Around the same time of the meeting, control of the facility was awarded to Lombardi and Student Affairs in an attempt to ensure the facility is open to students from across the various organizations on campus, including ROTC, Club Sports, and students.

“The best thing that has been done is that the actual administration of this facility is not going to be the athletic department,” said Ohio University Sports Management professor B. David Ridpath via phone.

Ridpath is a nationally known expert on college athletics. He said that the Multipurpose Center is probably primarily intended to give the football team a place to practice. However, by branding it as a multipurpose facility and taking control out of Ohio Athletics’ hands, the facility should actually benefit all students. Ridpath said that the university had to make the facility available to all students to justify using student funds to help finance it.

Mid-major schools, like Ohio, are under immense pressure to keep up with larger schools that routinely dominate the major college sports, according to Ridpath. Small schools like Ohio have long been relegated to the back burner of the national radar with their teams rarely making a national television appearance. In 2010 the Ohio Bobcats got a taste of national exposure when the men’s basketball team, led by freshman point guard D.J. Cooper, knocked off Georgetown in the opening round of the NCAA Tournament. The ‘Cats followed up that run two years later making it all the way to the Sweet 16 and capturing the nation’s attention in the process.
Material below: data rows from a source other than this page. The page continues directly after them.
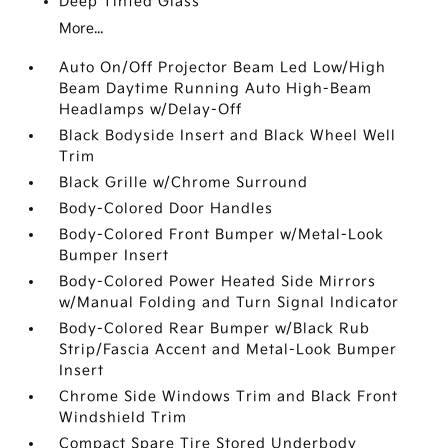
Deep Tinted Glass
More...
Auto On/Off Projector Beam Led Low/High
Beam Daytime Running Auto High-Beam
Headlamps w/Delay-Off
Black Bodyside Insert and Black Wheel Well
Trim
Black Grille w/Chrome Surround
Body-Colored Door Handles
Body-Colored Front Bumper w/Metal-Look
Bumper Insert
Body-Colored Power Heated Side Mirrors
w/Manual Folding and Turn Signal Indicator
Body-Colored Rear Bumper w/Black Rub
Strip/Fascia Accent and Metal-Look Bumper
Insert
Chrome Side Windows Trim and Black Front
Windshield Trim
Compact Spare Tire Stored Underbody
Three months before the basketball team’s Sweet 16 run, Solich’s hard work building the Ohio football program paid off with the school’s first ever bowl victory. The Bobcats won their second bowl game in 2012 and suddenly Ohio was looking like a growing athletic brand. The athletic department, headed by Schaus, felt the facility would be key to continuing the programs recent successes. He said just the promise of having the facility was undoubtedly having an impact of football recruiting, according to an article by WOUB in 2012.

Nearly 10 years after Solich first remarked that Ohio’s athletic facilities needed improvement and in the midst of a growing athletic program, Ridpath is cautious about the potential benefits of the Multipurpose Center. He admits it’s a valuable asset to the athletic department, especially to the university’s indoor track team, but wonders at what cost.

Ridpath said Ohio’s athletic department continually ranks in the top-20 in terms of most subsidized athletic departments in the nation, relying heavily on student fees. He sees Ohio’s attempt to keep up in the college athletics “arms-race” as having a potentially negative impact on the university as a whole.

“It’s kind of like a shot of a powerful drug,” said Ridpath. “You get it and it’s like, ‘Wow this is awesome. Good things are happening and I want to do more,’ and unfortunately we’re really kind of addicted to that high and we think if we pump more money into [athletics] something magical is going to happen.

“Largely it doesn’t and in fact you fall further and further behind money-wise,” he continued. “We’re going to continue to tax students, certainly at schools [at the] mid-major level, because student fee subsidies to athletics are rising at such an alarming rate.”

Finally, Solich is starting to see the upgrades to facilities he wanted. The locker rooms have been remodeled at Peden, the turf at the stadium is being replaced, and the coach is getting an indoor practice facility – with the controversial help of student subsidies. Later this summer construction on the Multipurpose Center is set to finally begin after years of overcoming obstacles including the national recession. If everything goes according to plan it will be open for use by Janurary 2014, but that won’t mark the end of obstacles the facility will face. The debate over using student fees to help build and maintain it will continue in the years ahead. Continued athletic success is the ultimate goal, but only time will tell if the Multipurpose Center will be key to that or a misguided attempt at keeping up in the college athletics arms race.